I got off the train. This town was somewhat larger, and more industrialised, then that last one. I found temporary bed and board in one of those cheap and cheerful guesthouses catering to businessmen and women 'just passing through'. It was run by a cantankerous old woman called Mrs Goddard and her husband. I never heard the husband speak once.

It was an eighteen month engagement, and we got married in a Registry Office. Just me and her. We first met a little more that two years beforehand, in distinctly unromantic circumstances. It was in a pub, with a somewhat over-loud local band playing old Beatles tracks at one end. She was there alone. In fact she was only there at all because her boyfriend of the time was the drummer in the band.

I moved out of the guesthouse, and bought myself a small apartment in a flat with my savings. I found a job, as a bank clerk. Started going out with a young woman. She had pigtails.

Our first son was born twelve months after the marriage. Our second son twelve months after that. They both wanted to be fighter pilots when they were ten. Thomas, the second son, wanted to be a nuclear scientist when he was twelve, and an actor when he was fifteen. He joined a rock band, called 'Fatal Statistics', or something like that.

I've always liked women with pigtails, it makes them look like little schoolgirls. I remember, at school, one girl kept on accusing me of dipping her pigtails in the inkwell. I didn't, of course. Though I admit I had been tempted.
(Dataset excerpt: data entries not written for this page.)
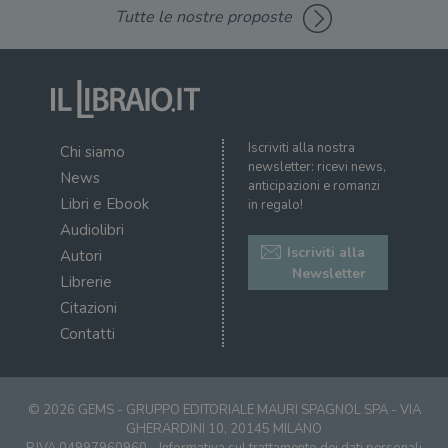
Tutte le nostre proposte
Iscriviti alla nostra
Chi siamo
newsletter: ricevi news,
News
anticipazioni e romanzi
Libri e Ebook
in regalo!
Audiolibri
Iscriviti alla
Autori
Newsletter
Librerie
Citazioni
Contatti
© 2026 GEMS - GRUPPO EDITORIALE MAURI SPAGNOL SPA - VIA
GHERARDINI 10, 20145 MILANO
P.IVA 04997960960 -
Informativa sul trattamento dei dati personali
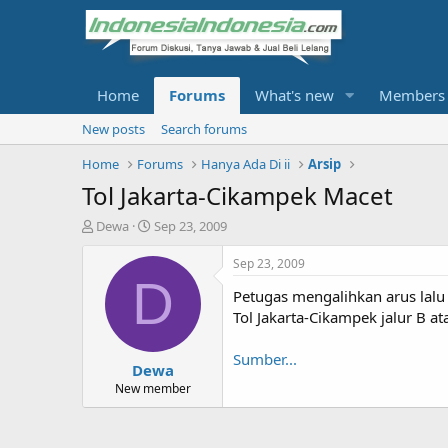
Home
Forums
What's new
Members
New posts
Search forums
Home
Forums
Hanya Ada Di ii
Arsip
Tol Jakarta-Cikampek Macet
T
S
Dewa
Sep 23, 2009
h
t
r
a
Sep 23, 2009
e
r
D
Petugas mengalihkan arus lalu 
a
t
d
d
Tol Jakarta-Cikampek jalur B a
s
a
t
t
Sumber...
Dewa
a
e
r
New member
t
e
r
The woman I was going out with had been married once, but her husband had run off to Spain with some other woman, and her child had died, some years earlier, at age four, of influenza. I think she just needed someone to talk to. She told me about he husband. He had been in the army, a major, but had to retire for health reasons.
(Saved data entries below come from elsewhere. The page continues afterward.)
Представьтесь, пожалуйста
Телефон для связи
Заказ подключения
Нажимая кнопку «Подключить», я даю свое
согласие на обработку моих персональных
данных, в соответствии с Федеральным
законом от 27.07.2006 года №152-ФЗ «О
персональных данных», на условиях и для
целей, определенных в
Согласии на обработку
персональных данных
I think, the thing I most regret is never having settled down, got married, had kids. I think I would have liked to be a family man, with a little dog to fetch my slippers and the newspaper. But no. I don't really regret anything. It's not been a bad life. I've got my wife, my kids, my medals from the army. I was a colonel. I was a major. I was never in the army. It's just a shame we never had kids. Our first child was born prematurely. I thought about running away but never did. I haven't seen my family for nine years. It was a nice little ceremony. Just me, her, the vicar, the ring and her family. Her family all refused to come.